### Text to read
________________________________________

This week we would like to share some insight from our partners at Luxury Portfolio.
Women account for 54 percent of luxury homeowners under 35, indicating a significant female presence in the purchasing of luxury real estate.
Per a new study from Luxury Portfolio International, more women are climbing the corporate ladder and achieving financial success on their own, with an equal percentage of men and women in corporate leadership – 48 percent – reporting that they hold executive leadership positions. This is reflected in the changing demographics of luxury homeowners.
“Affluent young women are on trajectory to level the playing field, wielding purchasing power, wealth accumulation, education and corporate positions to make serious real estate decisions earlier in their life,” said Mickey Alam Khan, New York-based president of Luxury Portfolio. “This has major ramifications for brands and retailers targeting homeowners and the luxury property sector.”
A Family Affair
Luxury Portfolio’s research has unveiled some interesting changes and value differences amongst Gen Z and younger millennial luxury consumers.
While men continue to dominate luxury homeownership in older age groups (59 percent of those 35-64), women make up 54 percent of luxury property owners under 35. Forty-eight percent of younger women also report holding executive positions at work.
Family dynamics are changing, as well, with more consumers under 35 remaining single (18 percent) and only 77 percent reporting that they are married. Only 6 percent of the older age groups say they are single and 88 percent are married.
Despite this difference, the younger age group seems to hold higher “family values” than their older counterparts.

________________________________________

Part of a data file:
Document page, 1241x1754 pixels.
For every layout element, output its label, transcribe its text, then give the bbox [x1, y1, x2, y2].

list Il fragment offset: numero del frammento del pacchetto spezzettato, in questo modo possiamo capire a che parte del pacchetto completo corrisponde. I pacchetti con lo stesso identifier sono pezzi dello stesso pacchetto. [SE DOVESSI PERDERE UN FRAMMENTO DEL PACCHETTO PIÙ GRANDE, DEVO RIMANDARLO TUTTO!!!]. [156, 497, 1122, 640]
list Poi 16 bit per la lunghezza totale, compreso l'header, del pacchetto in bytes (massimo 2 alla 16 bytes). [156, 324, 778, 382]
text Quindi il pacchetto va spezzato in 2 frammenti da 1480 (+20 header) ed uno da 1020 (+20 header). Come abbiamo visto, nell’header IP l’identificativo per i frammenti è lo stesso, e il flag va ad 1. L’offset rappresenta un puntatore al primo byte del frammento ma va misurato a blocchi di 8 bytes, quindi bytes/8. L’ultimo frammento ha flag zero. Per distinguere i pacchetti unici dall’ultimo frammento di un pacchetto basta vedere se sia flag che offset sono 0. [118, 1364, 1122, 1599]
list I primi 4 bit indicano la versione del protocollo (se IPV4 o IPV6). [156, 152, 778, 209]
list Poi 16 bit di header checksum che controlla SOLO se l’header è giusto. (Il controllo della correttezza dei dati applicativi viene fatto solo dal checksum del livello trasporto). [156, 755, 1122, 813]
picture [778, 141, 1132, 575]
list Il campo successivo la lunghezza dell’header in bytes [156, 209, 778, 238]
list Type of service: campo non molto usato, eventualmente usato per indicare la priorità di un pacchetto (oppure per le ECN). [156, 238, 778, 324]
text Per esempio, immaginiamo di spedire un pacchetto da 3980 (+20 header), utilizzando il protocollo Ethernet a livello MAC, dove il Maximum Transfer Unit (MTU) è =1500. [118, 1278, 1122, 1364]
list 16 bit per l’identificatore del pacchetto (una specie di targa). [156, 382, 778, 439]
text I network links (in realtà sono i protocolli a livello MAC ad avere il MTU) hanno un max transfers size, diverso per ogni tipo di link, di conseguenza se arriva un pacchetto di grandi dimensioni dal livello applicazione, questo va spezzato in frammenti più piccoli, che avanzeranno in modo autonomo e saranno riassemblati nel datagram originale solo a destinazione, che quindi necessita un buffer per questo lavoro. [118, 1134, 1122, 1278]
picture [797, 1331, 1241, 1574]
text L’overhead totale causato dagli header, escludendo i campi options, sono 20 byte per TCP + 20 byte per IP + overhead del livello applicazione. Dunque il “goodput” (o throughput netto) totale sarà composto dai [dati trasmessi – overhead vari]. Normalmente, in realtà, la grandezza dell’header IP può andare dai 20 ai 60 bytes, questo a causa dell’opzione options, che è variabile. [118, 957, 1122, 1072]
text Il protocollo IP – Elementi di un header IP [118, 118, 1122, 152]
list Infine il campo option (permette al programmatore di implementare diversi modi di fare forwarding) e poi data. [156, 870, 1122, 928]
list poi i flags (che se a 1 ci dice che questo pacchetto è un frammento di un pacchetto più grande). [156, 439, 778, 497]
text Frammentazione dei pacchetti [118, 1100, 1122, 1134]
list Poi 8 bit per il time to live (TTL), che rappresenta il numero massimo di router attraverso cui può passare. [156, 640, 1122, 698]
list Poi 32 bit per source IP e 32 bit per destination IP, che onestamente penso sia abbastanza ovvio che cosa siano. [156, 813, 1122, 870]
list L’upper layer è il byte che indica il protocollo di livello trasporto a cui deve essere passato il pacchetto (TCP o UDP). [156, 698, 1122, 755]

________________________________________

### Instructions for the task
Please quote the stretch of the text on luxury homeowners from "This week we" through "of luxury homeowners.".

### Solution to this exercise
This week we would like to share some insight from our partners at Luxury Portfolio.
Women account for 54 percent of luxury homeowners under 35, indicating a significant female presence in the purchasing of luxury real estate.
Per a new study from Luxury Portfolio International, more women are climbing the corporate ladder and achieving financial success on their own, with an equal percentage of men and women in corporate leadership – 48 percent – reporting that they hold executive leadership positions. This is reflected in the changing demographics of luxury homeowners.